Today I am supposed to talk about the most interesting research I’ve ever done for a story.
One of my favorite things to do in life is to learn. I’d be a student forever if I never had to take tests (or pay tuition). I love to read to absorb knowledge and learn. This tendency has become more acute the older I get. I now read as many non-fiction books as I do fiction. The ratio went from never reading anything just for the sake of information, to maybe one or two a year, to maybe one a month, and now, I’m always reading one fiction book and one non-fiction book. Every other book I read is for information.
Sometimes the facts I read about spring into story ideas. Sometimes it’s the other way around. Sometimes I end up using a writing project as an excuse to research something interesting.
It’s a “chicken or the egg” type situation. It works both ways.
I’ve studied tourism in Indonesia, ghost stories in India, strip malls and politics in California, the history and geography of the town I live in. I learned the theory of how to pick a lock, how to say things in Latin, and how much information the human brain can store. I’ve studied the affect of too much adrenaline in a body, Greek and Roman mythology, the nine circles of Hell from bottom to top, and just about every medieval weapon imaginable.
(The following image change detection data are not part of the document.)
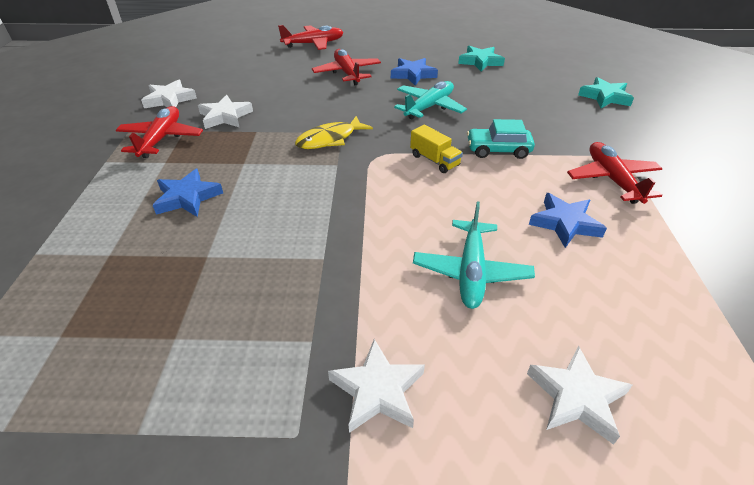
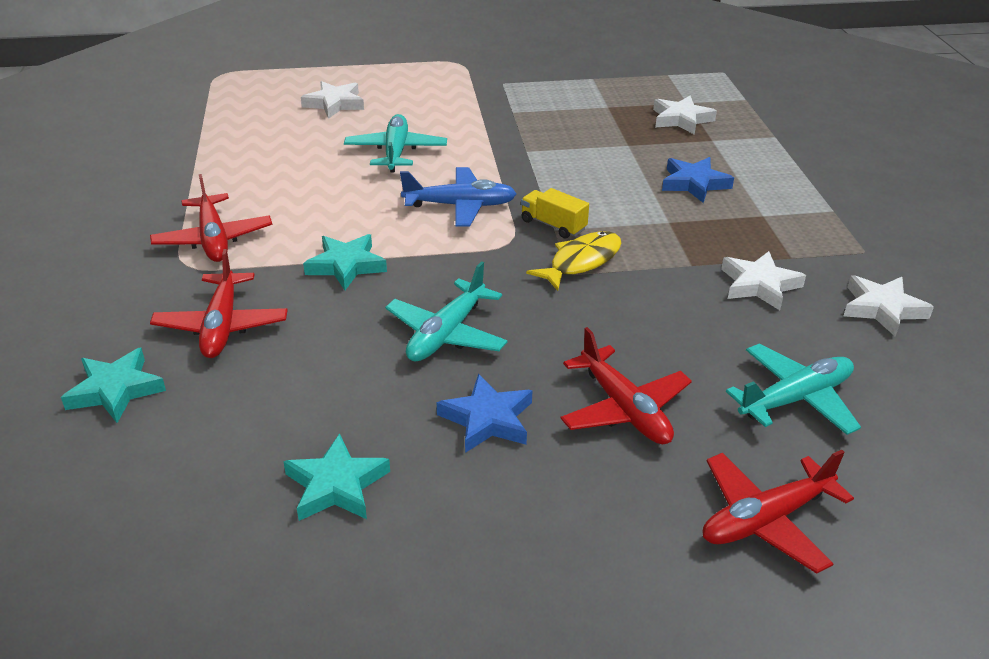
camera: 170 degrees right, 5 degrees down
red plane [116,106,203,158] -> red plane moved to [150,249,288,358]
white star [328,339,425,433] -> white star moved to [653,96,717,135]
yellow truck [410,125,463,173] -> yellow truck moved to [521,188,589,238]
turquoise car [467,119,535,159] -> turquoise star [303,234,387,290]
blue star [529,193,607,248] -> none
none -> blue plane [400,167,517,226]
none -> turquoise plane [726,343,861,435]

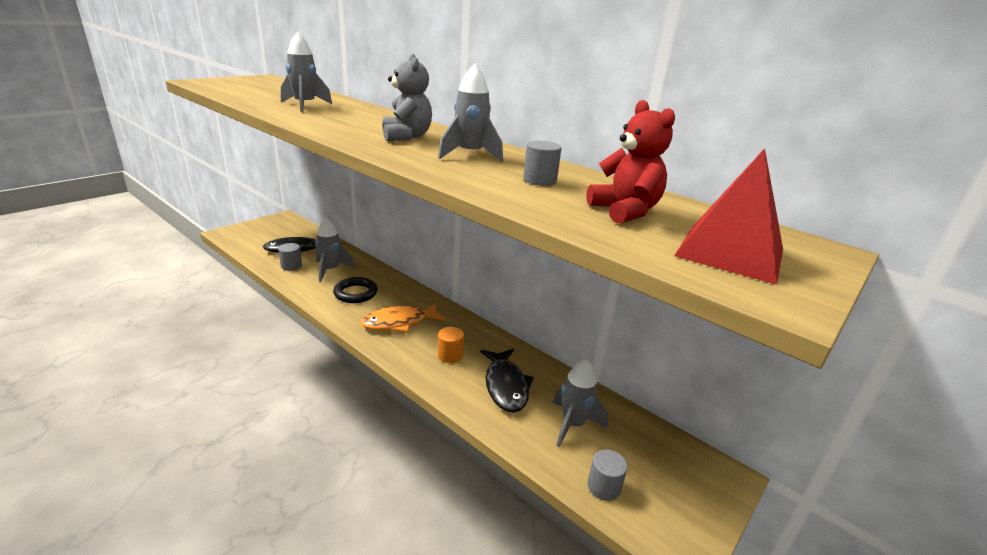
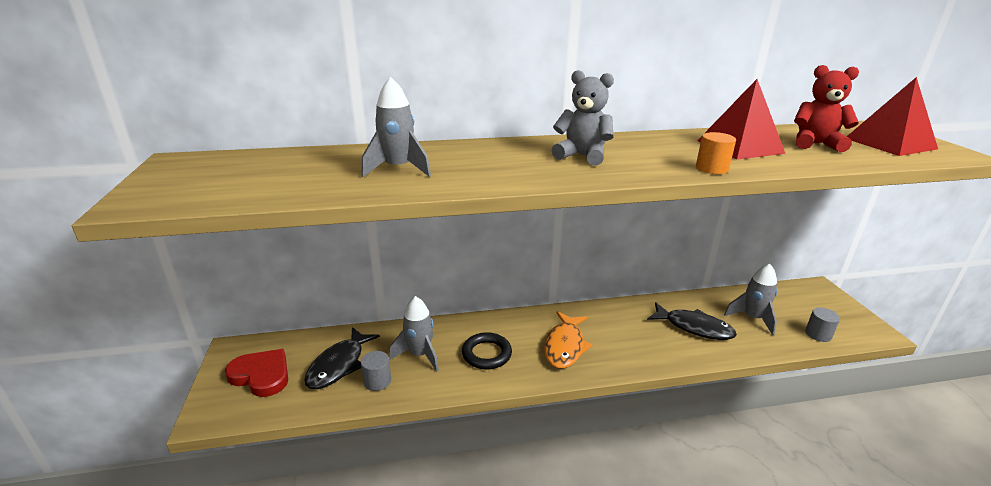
camera: 50 degrees left, 0 degrees up
grey rocket [438,64,503,162] -> none
orange cylinder [438,327,464,363] -> orange cylinder moved to [696,132,736,174]
grey cylinder [523,141,561,186] -> red pyramid [697,79,786,160]
none -> red heart [225,349,288,397]

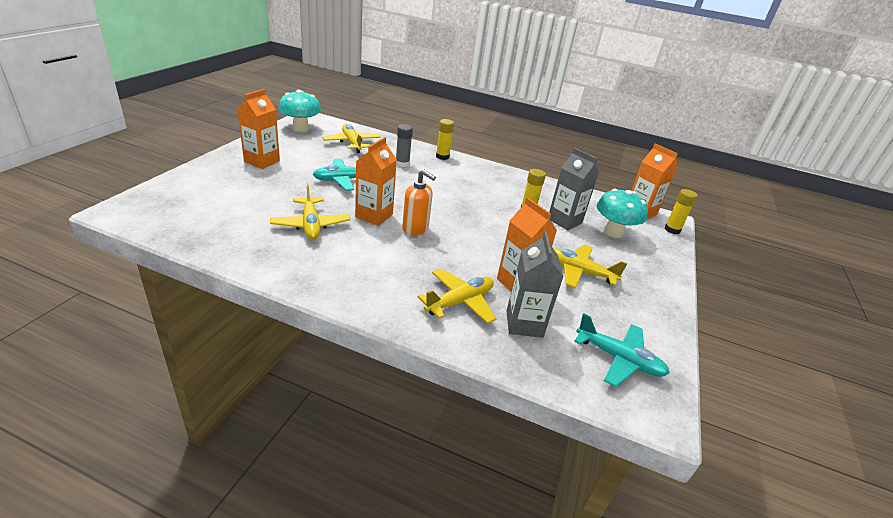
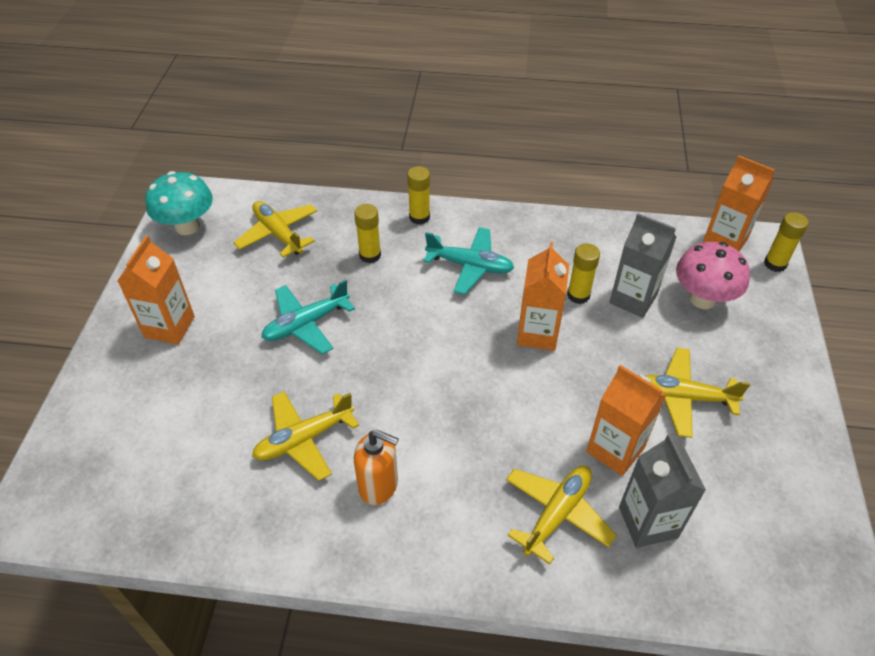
camera: 10 degrees left, 15 degrees up
yellow plane [270,183,351,240] -> yellow plane turned 90 degrees clockwise [252,391,359,481]
orange carton [355,137,397,226] -> orange carton moved to [517,242,569,351]
grey glue stick [396,124,413,167] -> yellow glue stick [354,204,381,263]
orange soap dispenser [402,169,436,236] -> orange soap dispenser moved to [354,430,399,505]
turquoise plane [574,313,670,387] -> turquoise plane moved to [424,227,514,295]
turquoise mushroom [597,189,648,238] -> pink mushroom [676,242,750,309]

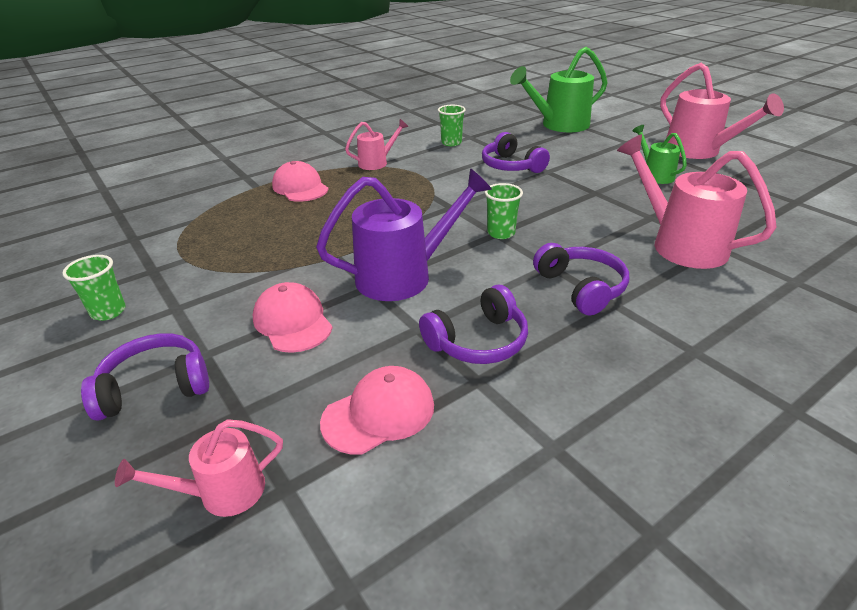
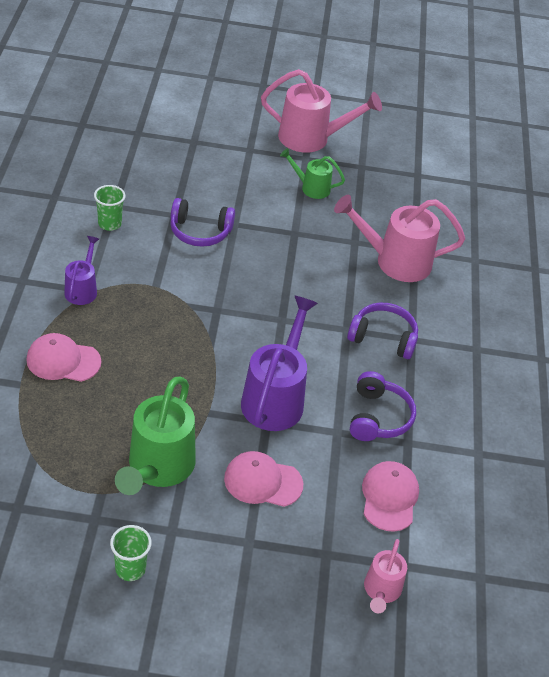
camera: 55 degrees left, 10 degrees up
purple headphones [81,333,209,421] -> none
pink watering can [345,119,408,170] -> purple watering can [64,236,99,305]
green cup [485,183,523,239] -> none
green watering can [510,47,608,132] -> green watering can moved to [115,376,196,495]

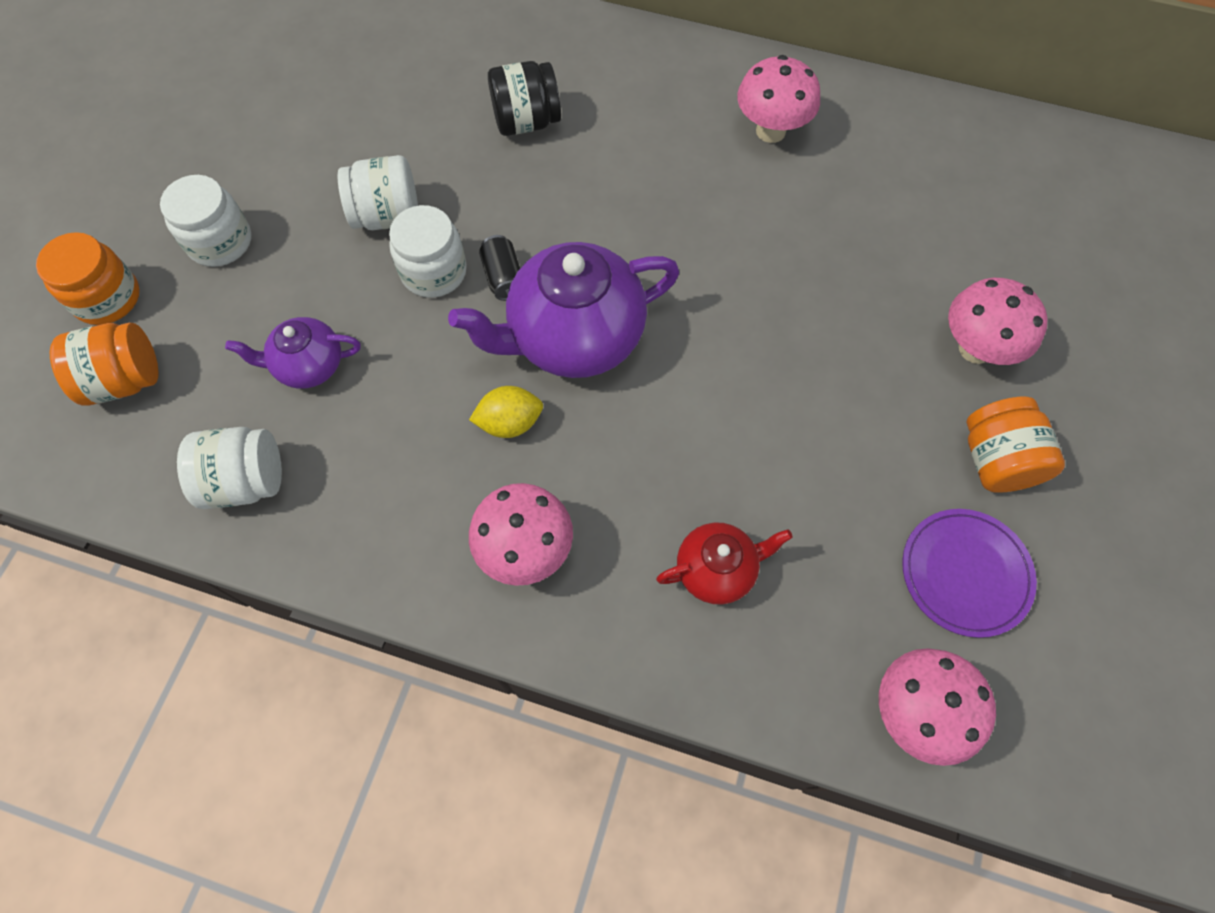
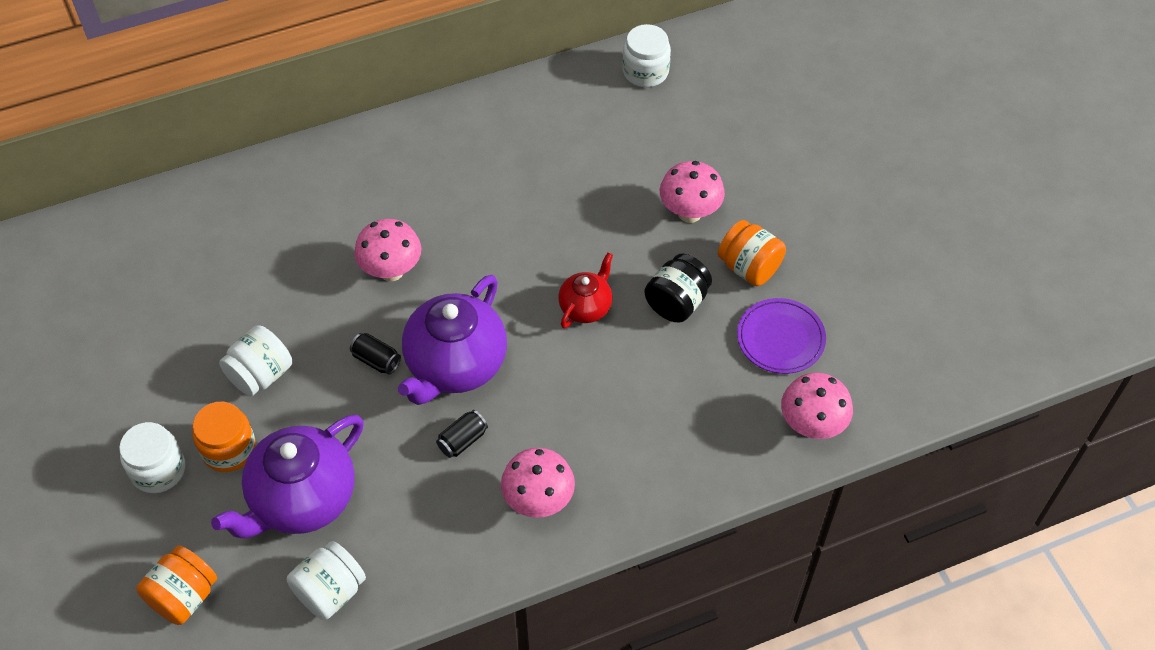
camera: 40 degrees left, 10 degrees down
orange jar [36,232,140,325] -> orange jar moved to [193,401,256,472]
purple teapot [225,317,361,389] -> purple teapot [211,415,364,538], size x1.88
white jar [389,205,467,298] -> white jar moved to [622,24,671,87]
yellow lemon [469,386,543,438] -> black can [436,410,488,458]
black jar [488,61,561,136] -> black jar moved to [644,254,712,322]
red teapot [656,523,793,605] -> red teapot moved to [558,252,613,328]
pink mushroom [737,55,820,143] -> pink mushroom moved to [354,219,421,281]

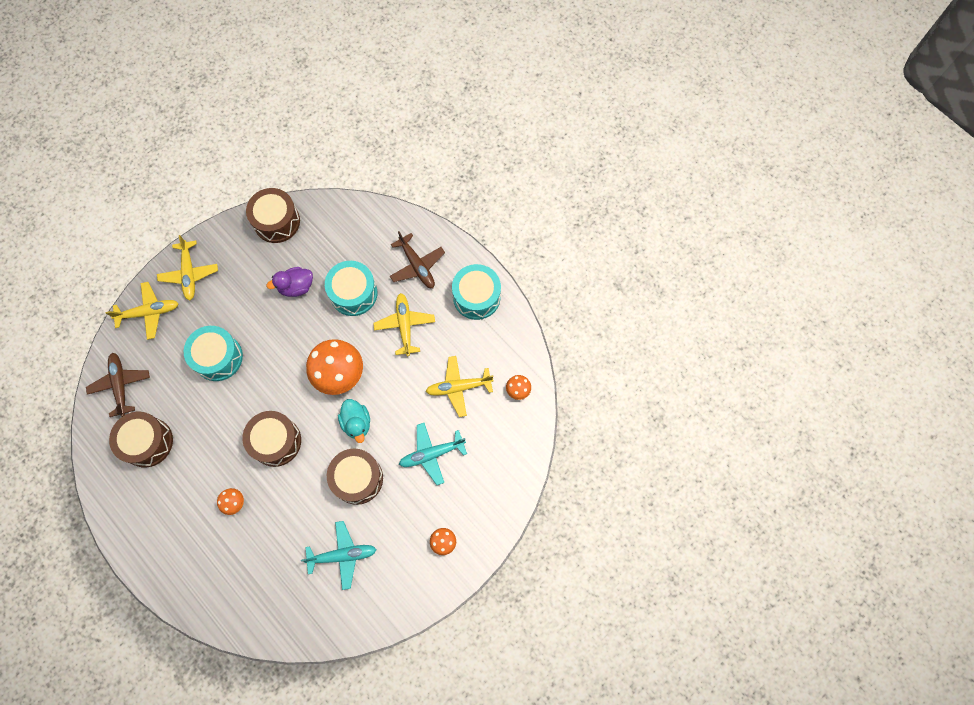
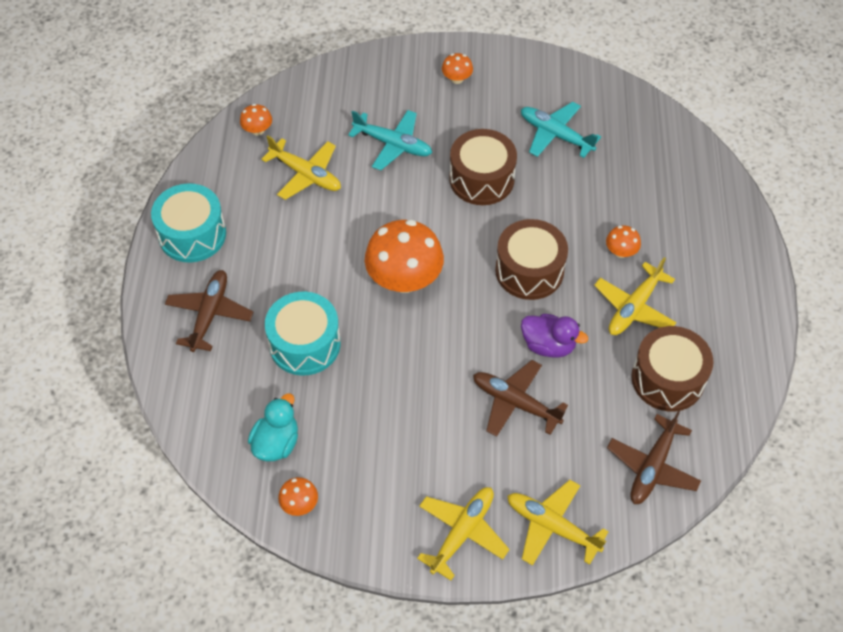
camera: 135 degrees left, 15 degrees down
turquoise drum [184,326,243,381] -> brown plane [473,360,568,437]
brown drum [246,188,300,243] -> orange mushroom [278,477,318,516]
purple duck [266,267,313,297] -> purple duck moved to [521,314,588,358]
turquoise duck [338,399,370,443] -> turquoise duck moved to [248,393,298,461]
yellow plane [373,293,435,356] -> yellow plane moved to [594,257,677,335]

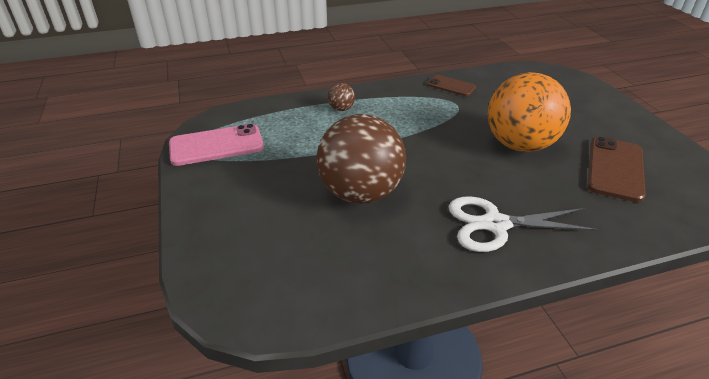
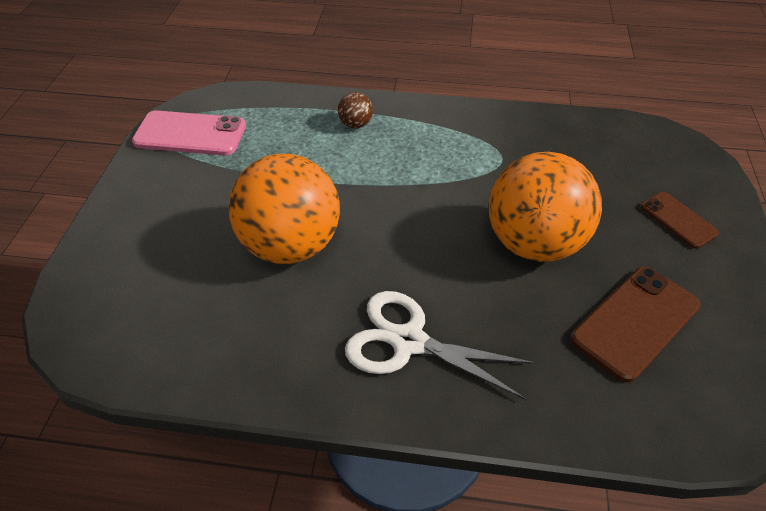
camera: 25 degrees right, 10 degrees up
brown ball [316,114,406,204] -> orange ball [229,154,340,264]
brown phone [427,75,476,96] -> brown phone moved to [641,192,719,249]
And that is probably my favorite research I’ve done. In my first attempt at writing a novel, I wrote several intricate weapons-training scenes. So I researched how to shoot a bow and crossbow, how to properly throw knives (even bought some for practice), how to fight with sai as well as staves, and how techniques differ for sword-fighting with a fencing foil verses a cutlass. I even researched how to throw an appropriate punch (although I still haven’t mastered that one). I certainly don’t know how to do any actual fighting, weapons or unarmed, but it made me feel pretty empowered knowing, in theory, how to kick ass.
In theory, I could learn to do anything.
Research is a huge part of being a writer. We can’t tell convincing stories about anything without learning about whatever subject we need to write in-detail about. As I writer, I never need an excuse to do research. I will always be a learner, and while I may never become a master at any of the subjects I research, it’s enough to make me a convincing writer.